- **Problem details**: All of the data needs to be reproduced with no alterations.

Stored data entries:

++++++++++

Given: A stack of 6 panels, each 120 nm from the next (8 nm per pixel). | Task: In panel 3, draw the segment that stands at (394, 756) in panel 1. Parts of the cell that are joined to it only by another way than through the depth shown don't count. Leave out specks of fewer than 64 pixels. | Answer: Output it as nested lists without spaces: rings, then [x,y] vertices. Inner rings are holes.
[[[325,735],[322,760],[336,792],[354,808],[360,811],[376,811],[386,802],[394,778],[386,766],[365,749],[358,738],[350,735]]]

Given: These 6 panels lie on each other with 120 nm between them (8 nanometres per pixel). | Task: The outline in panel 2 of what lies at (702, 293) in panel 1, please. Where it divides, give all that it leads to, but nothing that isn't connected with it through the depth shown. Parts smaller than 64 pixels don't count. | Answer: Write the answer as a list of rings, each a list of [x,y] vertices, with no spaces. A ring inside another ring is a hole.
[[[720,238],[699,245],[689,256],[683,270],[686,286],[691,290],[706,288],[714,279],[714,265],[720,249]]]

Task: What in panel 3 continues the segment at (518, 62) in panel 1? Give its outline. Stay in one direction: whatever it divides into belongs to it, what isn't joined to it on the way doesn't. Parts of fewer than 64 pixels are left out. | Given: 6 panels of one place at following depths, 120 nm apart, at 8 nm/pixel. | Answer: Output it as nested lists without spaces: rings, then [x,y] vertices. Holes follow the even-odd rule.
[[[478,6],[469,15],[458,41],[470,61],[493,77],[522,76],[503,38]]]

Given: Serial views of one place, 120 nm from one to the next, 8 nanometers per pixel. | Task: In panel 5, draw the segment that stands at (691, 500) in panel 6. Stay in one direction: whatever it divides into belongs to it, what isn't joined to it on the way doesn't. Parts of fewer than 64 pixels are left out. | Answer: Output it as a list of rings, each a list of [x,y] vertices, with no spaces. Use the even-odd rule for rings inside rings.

++++++++++

- **Task result**:
Given: A stack of 6 panels, each 120 nm from the next (8 nm per pixel). | Task: In panel 3, draw the segment that stands at (394, 756) in panel 1. Parts of the cell that are joined to it only by another way than through the depth shown don't count. Leave out specks of fewer than 64 pixels. | Answer: Output it as nested lists without spaces: rings, then [x,y] vertices. Inner rings are holes.
[[[325,735],[322,760],[336,792],[354,808],[360,811],[376,811],[386,802],[394,778],[386,766],[365,749],[358,738],[350,735]]]

Given: These 6 panels lie on each other with 120 nm between them (8 nanometres per pixel). | Task: The outline in panel 2 of what lies at (702, 293) in panel 1, please. Where it divides, give all that it leads to, but nothing that isn't connected with it through the depth shown. Parts smaller than 64 pixels don't count. | Answer: Write the answer as a list of rings, each a list of [x,y] vertices, with no spaces. A ring inside another ring is a hole.
[[[720,238],[699,245],[689,256],[683,270],[686,286],[691,290],[706,288],[714,279],[714,265],[720,249]]]

Task: What in panel 3 continues the segment at (518, 62) in panel 1? Give its outline. Stay in one direction: whatever it divides into belongs to it, what isn't joined to it on the way doesn't. Parts of fewer than 64 pixels are left out. | Given: 6 panels of one place at following depths, 120 nm apart, at 8 nm/pixel. | Answer: Output it as nested lists without spaces: rings, then [x,y] vertices. Holes follow the even-odd rule.
[[[478,6],[469,15],[458,41],[470,61],[493,77],[522,76],[503,38]]]

Given: Serial views of one place, 120 nm from one to the next, 8 nanometers per pixel. | Task: In panel 5, draw the segment that stands at (691, 500) in panel 6. Stay in one direction: whatever it divides into belongs to it, what isn't joined to it on the way doesn't. Parts of fewer than 64 pixels are left out. | Answer: Output it as a list of rings, each a list of [x,y] vertices, with no spaces. Use the even-odd rule for rings inside rings.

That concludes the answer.